[ovirt-devel] [VDSM][sampling] thread pool status and handling of stuck calls

Michal Skrivanek mskrivan at redhat.com
Mon Jul 7 15:04:19 UTC 2014


On Jul 7, 2014, at 16:53 , Nir Soffer <nsoffer at redhat.com> wrote:

> ----- Original Message -----
>> From: "Francesco Romani" <fromani at redhat.com>
>> To: devel at ovirt.org
>> Cc: "Nir Soffer" <nsoffer at redhat.com>
>> Sent: Monday, July 7, 2014 5:04:02 PM
>> Subject: Re: [ovirt-devel] [VDSM][sampling] thread pool status and handling of	stuck calls
>> 
>> ----- Original Message -----
>>> From: "Nir Soffer" <nsoffer at redhat.com>
>>> To: "Francesco Romani" <fromani at redhat.com>
>>> Cc: devel at ovirt.org
>>> Sent: Friday, July 4, 2014 10:30:24 PM
>>> Subject: Re: [ovirt-devel] [VDSM][sampling] thread pool status and handling
>>> of	stuck calls
>> 
>>>> Quick summary of the discussion on gerrit so far:
>>>> 1. extract the scheduling logic from the thread pool. Either add a
>>>> separate
>>>> scheduler class
>>>>   or let the sampling task reschedule themselves after a succesfull
>>>>   completion.
>>>>   In any way the concept of  'periodic task', and the added complexity,
>>>>   isn't needed.
>>> 
>>> This will also allow task to change the sampling policy depending on the
>>> results.
>>> If some calls always fails, maybe we can run it less often.
>> 
>> This looks a feature worth having
> 
> But lets take a note and forget about this - we should focus on simple solution
> 
>>>> 4. the sampling task (or maybe the scheduler) can be smarter and halting
>>>> the
>>>> sample in presence of
>>>>   not responding calls for a given VM, granted the VM reports its
>>>>   'health'/responsiveness.
>>> 
>>> The scheduler should not do this. The object that ask scheduled the tasks
>>> should cancel them if the vm is not responding.
>> 
>> Yes, then we need a separate supervisor thread - or otherwise I don't yet see
>> how we can achieve this
>> 
>>> The current model get this right because all calls related to specific vm
>>> are run on the same vm thread, so stuck call will prevent all other calls
>>> from running.
>>> 
>>> Seems that this is an important requirement, if we have this issue - that
>>> all call realted specific vm may start block forever. Did we know that this
>>> happens?
>> 
>> Yes.

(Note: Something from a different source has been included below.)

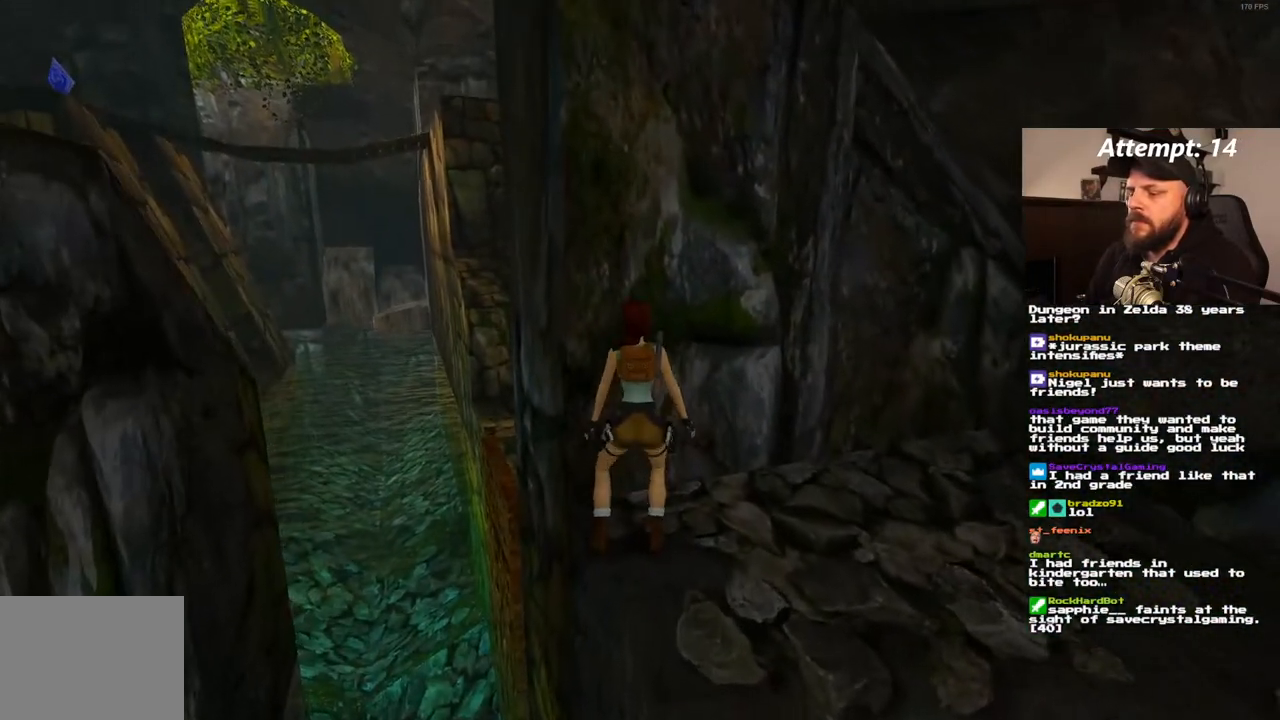
{"dt_ms": 500, "buttons": [], "left_stick": "center", "right_stick": "center", "events": [[433, "DPAD_LEFT", "up"]]}
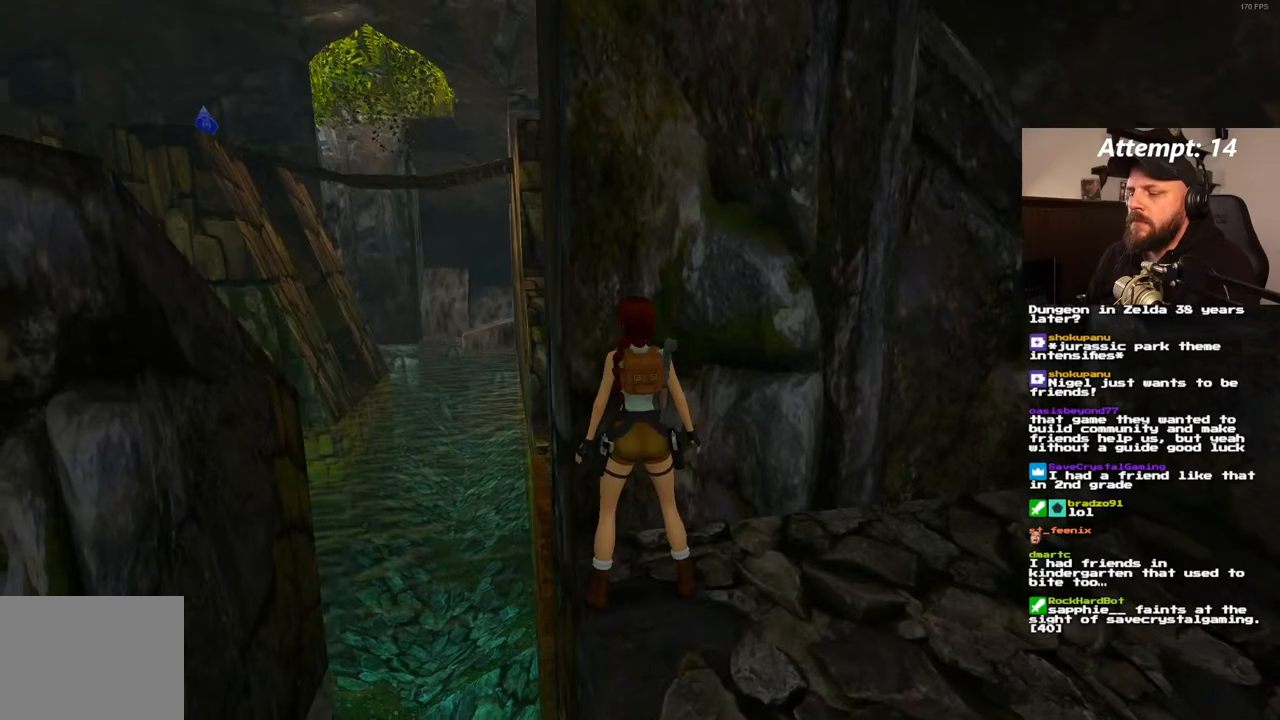
{"dt_ms": 500, "buttons": ["DPAD_LEFT"], "left_stick": "center", "right_stick": "center", "events": [[50, "DPAD_UP", "down"], [150, "DPAD_UP", "up"], [267, "DPAD_LEFT", "down"]]}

In all the reported cases it was directly or indirectly storage being
>> unavailable.
>> Directly: libvirt does some access (stat()) for example and gets stuck.
>> NFS soft mount doesn't always solve this.
>> Indirectly: qemu stuck in D state because it was doing I/O and the storage
>> disapperead
>> underneath its foots.
> 
> When this happens - does all calls related to specific vm can block,
> or it is always the dangerous calls you listed bellow?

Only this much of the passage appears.